A seguir farei uma brevíssima (e infelizmente incompleta) explanação do que seja essa modalidade de feminismo. Para tanto, usarei como fonte o livro “Feminismo para os 99% - um manifesto” das norte-americanas Cinzia Arruzza, Tithi Bhattacharya e Nancy Fraser. O leitor encontrará o livro na Internet e resenhas muito boas em texto ou no Youtube.
O objetivo aspirado em “Feminismo para os 99%” é, como o nome indica, o da criação de um feminismo internacional que se proponha a abolir o neoliberalismo das últimas quatro décadas que levou à condição em que 1% da população mundial detém metade da riqueza do planeta e em que a desigualdade não para de crescer. O feminismo internacional seria a continuidade das etapas anteriores da luta pela igualdade e o reconhecimento das mulheres. Procura atuar sobre a queda livre dos padrões de vida, o desastre ecológico iminente, guerras, migrações em massa enfrentadas com arame farpado, racismo, xenofobia. Procura também resgatar os direitos sociais e políticos perdidos no neoliberalismo que haviam sido duramente conquistados nas democracias capitalistas ao longo do tempo, principalmente pela esquerda: socialistas, comunistas, anarquistas etc.

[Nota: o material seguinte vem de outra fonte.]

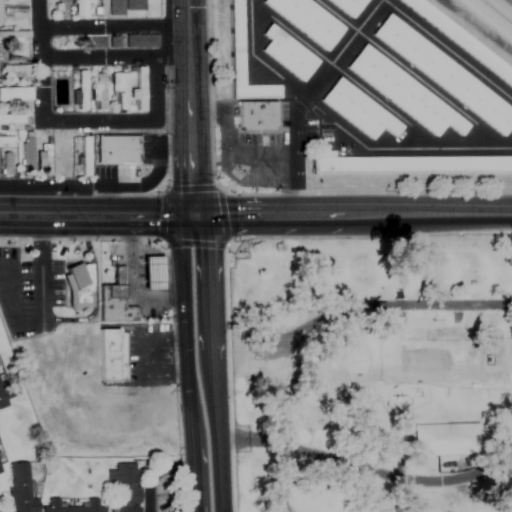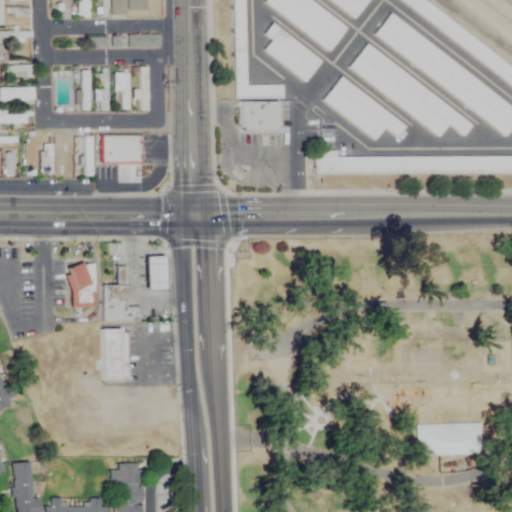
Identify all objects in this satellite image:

O que as autoras propagam é um feminismo para que as mulheres, independentemente de classe social, tenham possibilidade real de decidir o que querem fazer de suas vidas, incluindo a possibilidade real de compatibilizar trabalho e cuidado familiar, de ter condições materiais adequadas de se dedicarem à carreira profissional e também cuidarem de suas famílias, se assim o desejarem. Por isso, as autoras criticam acidamente o que chamam de “feminismo liberal”, que consideram o grande inimigo a ser combatido, porque se amoldam ao neoliberalismo e ignoram as aspirações da vasta maioria das mulheres que integram ao grupo dos 99%.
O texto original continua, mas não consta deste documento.